In the face of the rebel uprising, Syrian government forces pulled out of Kurdish areas in the north to concentrate on the fighting elsewhere.
This move was based on the premise that de facto Kurdish autonomy on the Turkish border would pose a challenge to the Turkish government.
But that premise could turn out to be false if a Turkish peace deal with the PKK holds.
Boost for Turkey
Saleh Muslim Muhammed confirms that the Kurds in Syria have been watching the peace negotiations between the PKK and Turkey with high hopes.
"We are ready to talk to Turkey without any conditions and we begin to see indications of a change in the Turkish policy towards us," he said.

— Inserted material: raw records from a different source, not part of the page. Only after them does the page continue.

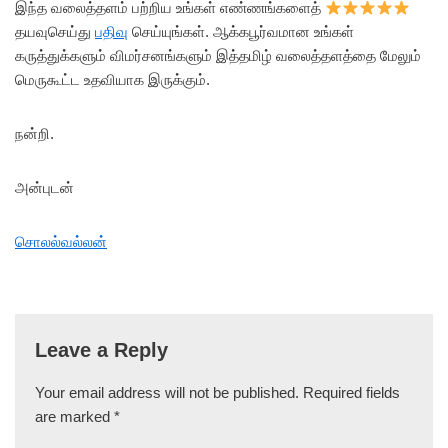
இந்த வலைத்தளம் பற்றிய உங்கள் எண்ணங்களைத்
தயவுசெய்து
பதிவு
செய்யுங்கள். ஆக்கபூர்வமான உங்கள்
கருத்துக்களும் விமர்சனங்களும் இத்தமிழ் வலைத்தளத்தை மேலும்
மெருகூட்ட உதவியாக இருக்கும்.
நன்றி.
அன்புடன்
சொலல்வல்லன்
Leave a Reply
Your email address will not be published.
Required fields
are marked
*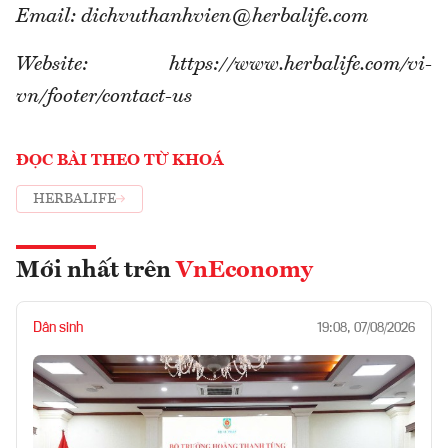
Email: dichvuthanhvien@herbalife.com
Website: https://www.herbalife.com/vi-
vn/footer/contact-us
ĐỌC BÀI THEO TỪ KHOÁ
HERBALIFE
Mới nhất trên
VnEconomy
Dân sinh
19:08, 07/08/2026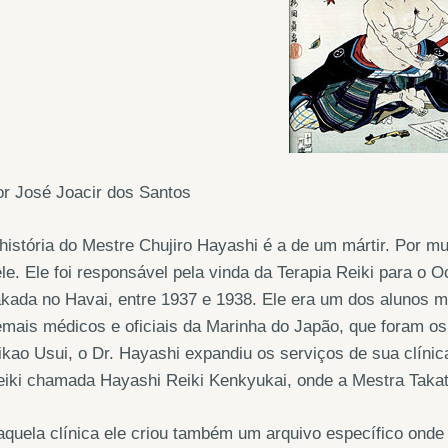
r José Joacir dos Santos
história do Mestre Chujiro Hayashi é a de um mártir. Por m
le. Ele foi responsável pela vinda da Terapia Reiki para o O
kada no Havai, entre 1937 e 1938. Ele era um dos alunos m
mais médicos e oficiais da Marinha do Japão, que foram os
kao Usui, o Dr. Hayashi expandiu os serviços de sua clínica
iki chamada Hayashi Reiki Kenkyukai, onde a Mestra Takata
quela clínica ele criou também um arquivo específico onde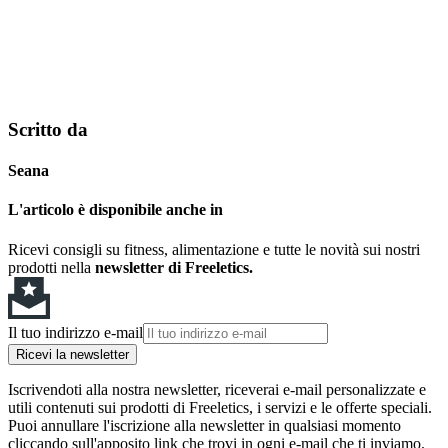
Scritto da
Seana
L'articolo è disponibile anche in
Ricevi consigli su fitness, alimentazione e tutte le novità sui nostri
prodotti nella
newsletter di Freeletics.
Il tuo indirizzo e-mail
Ricevi la newsletter
Iscrivendoti alla nostra newsletter, riceverai e-mail personalizzate e
utili contenuti sui prodotti di Freeletics, i servizi e le offerte speciali.
Puoi annullare l'iscrizione alla newsletter in qualsiasi momento
cliccando sull'apposito link che trovi in ogni e-mail che ti inviamo.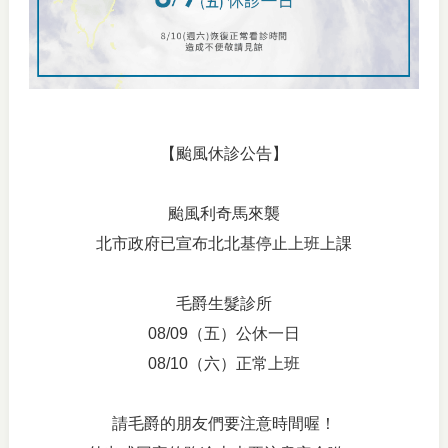
【颱風休診公告】
颱風利奇馬來襲
北市政府已宣布北北基停止上班上課
毛爵生髮診所
08/09（五）公休一日
08/10（六）正常上班
請毛爵的朋友們要注意時間喔！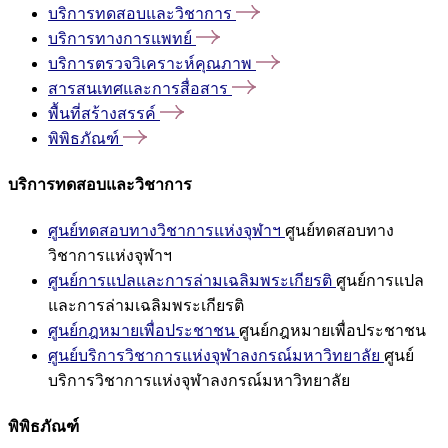
บริการทดสอบและวิชาการ
บริการทางการแพทย์
บริการตรวจวิเคราะห์คุณภาพ
สารสนเทศและการสื่อสาร
พื้นที่สร้างสรรค์
พิพิธภัณฑ์
บริการทดสอบและวิชาการ
ศูนย์ทดสอบทางวิชาการแห่งจุฬาฯ
ศูนย์ทดสอบทาง
วิชาการแห่งจุฬาฯ
ศูนย์การแปลและการล่ามเฉลิมพระเกียรติ
ศูนย์การแปล
และการล่ามเฉลิมพระเกียรติ
ศูนย์กฎหมายเพื่อประชาชน
ศูนย์กฎหมายเพื่อประชาชน
ศูนย์บริการวิชาการแห่งจุฬาลงกรณ์มหาวิทยาลัย
ศูนย์
บริการวิชาการแห่งจุฬาลงกรณ์มหาวิทยาลัย
พิพิธภัณฑ์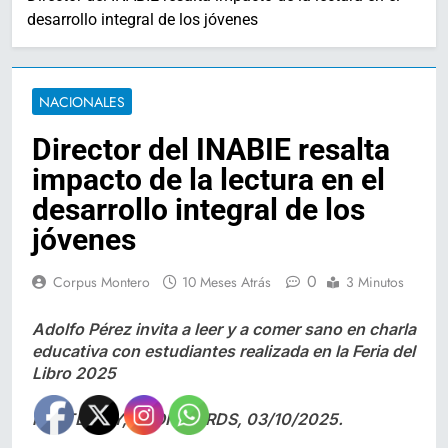
desarrollo integral de los jóvenes
NACIONALES
Director del INABIE resalta
impacto de la lectura en el
desarrollo integral de los
jóvenes
0
Corpus Montero
10 Meses Atrás
3 Minutos
Adolfo Pérez invita a leer y a comer sano en charla
educativa con estudiantes realizada en la Feria del
Libro 2025
POSTED BY, CRONICARDS, 03/10/2025.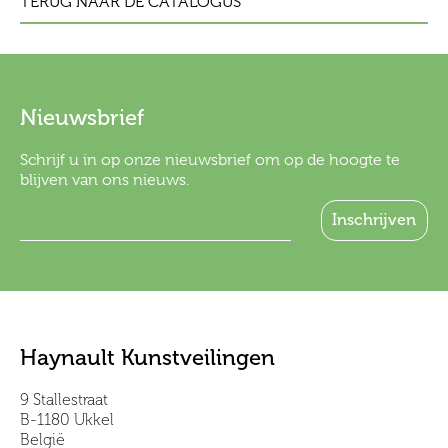
TERUG NAAR DE CATALOGUS
Nieuwsbrief
Schrijf u in op onze nieuwsbrief om op de hoogte te
blijven van ons nieuws.
Haynault Kunstveilingen
9 Stallestraat
B-1180 Ukkel
België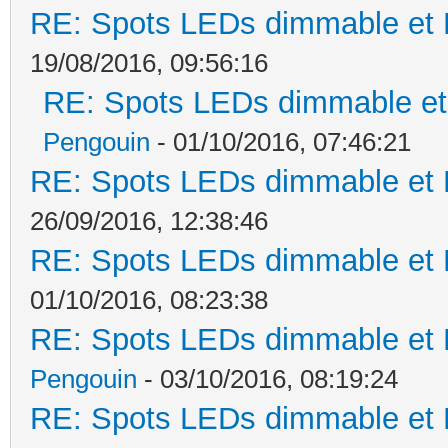
RE: Spots LEDs dimmable et K
19/08/2016, 09:56:16
RE: Spots LEDs dimmable et 
Pengouin
- 01/10/2016, 07:46:21
RE: Spots LEDs dimmable et K
26/09/2016, 12:38:46
RE: Spots LEDs dimmable et K
01/10/2016, 08:23:38
RE: Spots LEDs dimmable et K
Pengouin
- 03/10/2016, 08:19:24
RE: Spots LEDs dimmable et K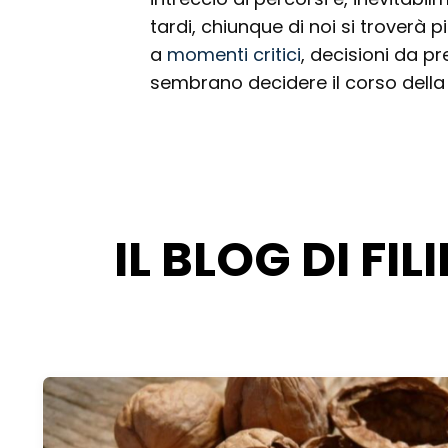
tardi, chiunque di noi si troverà p
a
momenti critici
, decisioni da p
sembrano decidere il corso della
IL BLOG DI FI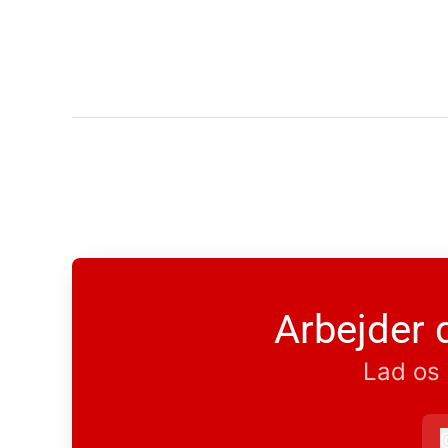
Arbejder 
Lad os 
a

The conflict with the PKK has effectively challenged Turkey's regional ambitions, especially last year when the militants held ground in Turkey's south-eastern corner for a couple of weeks.
Now a halt in the conflict could mean Turkey would be able to free up its military and economic resources and this would result in an increase in Turkey's regional profile, says Mr Talati.
On the economic front, the conflict has cost Turkey more than $300bn (£194bn), according to official figures.
Mr Talati adds: "It is too early to decide whether the Turkish government is honest about a political solution to the Kurdish question. But if it reaches its intended conclusion, then Iran may be the only country left with a Kurdish problem."